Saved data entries
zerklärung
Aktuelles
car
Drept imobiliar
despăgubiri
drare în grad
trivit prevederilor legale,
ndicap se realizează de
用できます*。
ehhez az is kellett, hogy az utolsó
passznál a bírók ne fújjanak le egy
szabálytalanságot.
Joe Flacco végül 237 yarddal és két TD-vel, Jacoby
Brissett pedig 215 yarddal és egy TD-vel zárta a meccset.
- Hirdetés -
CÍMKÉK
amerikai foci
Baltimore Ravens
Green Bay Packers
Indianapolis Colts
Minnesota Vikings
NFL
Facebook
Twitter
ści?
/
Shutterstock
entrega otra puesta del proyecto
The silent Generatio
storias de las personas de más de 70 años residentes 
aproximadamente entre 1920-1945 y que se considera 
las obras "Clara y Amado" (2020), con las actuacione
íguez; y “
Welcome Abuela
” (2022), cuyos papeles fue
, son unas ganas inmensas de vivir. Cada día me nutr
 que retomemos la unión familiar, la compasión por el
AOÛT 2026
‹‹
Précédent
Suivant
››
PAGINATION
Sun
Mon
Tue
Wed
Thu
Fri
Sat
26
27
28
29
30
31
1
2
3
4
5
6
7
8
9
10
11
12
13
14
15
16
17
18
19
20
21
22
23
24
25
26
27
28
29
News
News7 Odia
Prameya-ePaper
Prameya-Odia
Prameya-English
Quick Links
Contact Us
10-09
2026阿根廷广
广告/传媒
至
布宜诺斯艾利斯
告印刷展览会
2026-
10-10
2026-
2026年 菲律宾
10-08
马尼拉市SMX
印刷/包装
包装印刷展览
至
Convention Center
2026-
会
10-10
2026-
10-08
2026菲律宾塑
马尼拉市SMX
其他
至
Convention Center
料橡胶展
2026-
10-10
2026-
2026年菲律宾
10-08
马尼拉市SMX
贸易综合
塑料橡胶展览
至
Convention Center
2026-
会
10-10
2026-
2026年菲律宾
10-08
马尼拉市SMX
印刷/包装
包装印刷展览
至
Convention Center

- _Exercise description_: Word for word, every record must be given again.

- _Written response_:
zerklärung
Aktuelles
car
Drept imobiliar
despăgubiri
drare în grad
trivit prevederilor legale,
ndicap se realizează de
用できます*。
ehhez az is kellett, hogy az utolsó
passznál a bírók ne fújjanak le egy
szabálytalanságot.
Joe Flacco végül 237 yarddal és két TD-vel, Jacoby
Brissett pedig 215 yarddal és egy TD-vel zárta a meccset.
- Hirdetés -
CÍMKÉK
amerikai foci
Baltimore Ravens
Green Bay Packers
Indianapolis Colts
Minnesota Vikings
NFL
Facebook
Twitter
ści?
/
Shutterstock
entrega otra puesta del proyecto
The silent Generatio
storias de las personas de más de 70 años residentes 
aproximadamente entre 1920-1945 y que se considera 
las obras "Clara y Amado" (2020), con las actuacione
íguez; y “
Welcome Abuela
” (2022), cuyos papeles fue
, son unas ganas inmensas de vivir. Cada día me nutr
 que retomemos la unión familiar, la compasión por el
AOÛT 2026
‹‹
Précédent
Suivant
››
PAGINATION
Sun
Mon
Tue
Wed
Thu
Fri
Sat
26
27
28
29
30
31
1
2
3
4
5
6
7
8
9
10
11
12
13
14
15
16
17
18
19
20
21
22
23
24
25
26
27
28
29
News
News7 Odia
Prameya-ePaper
Prameya-Odia
Prameya-English
Quick Links
Contact Us
10-09
2026阿根廷广
广告/传媒
至
布宜诺斯艾利斯
告印刷展览会
2026-
10-10
2026-
2026年 菲律宾
10-08
马尼拉市SMX
印刷/包装
包装印刷展览
至
Convention Center
2026-
会
10-10
2026-
10-08
2026菲律宾塑
马尼拉市SMX
其他
至
Convention Center
料橡胶展
2026-
10-10
2026-
2026年菲律宾
10-08
马尼拉市SMX
贸易综合
塑料橡胶展览
至
Convention Center
2026-
会
10-10
2026-
2026年菲律宾
10-08
马尼拉市SMX
印刷/包装
包装印刷展览
至
Convention Center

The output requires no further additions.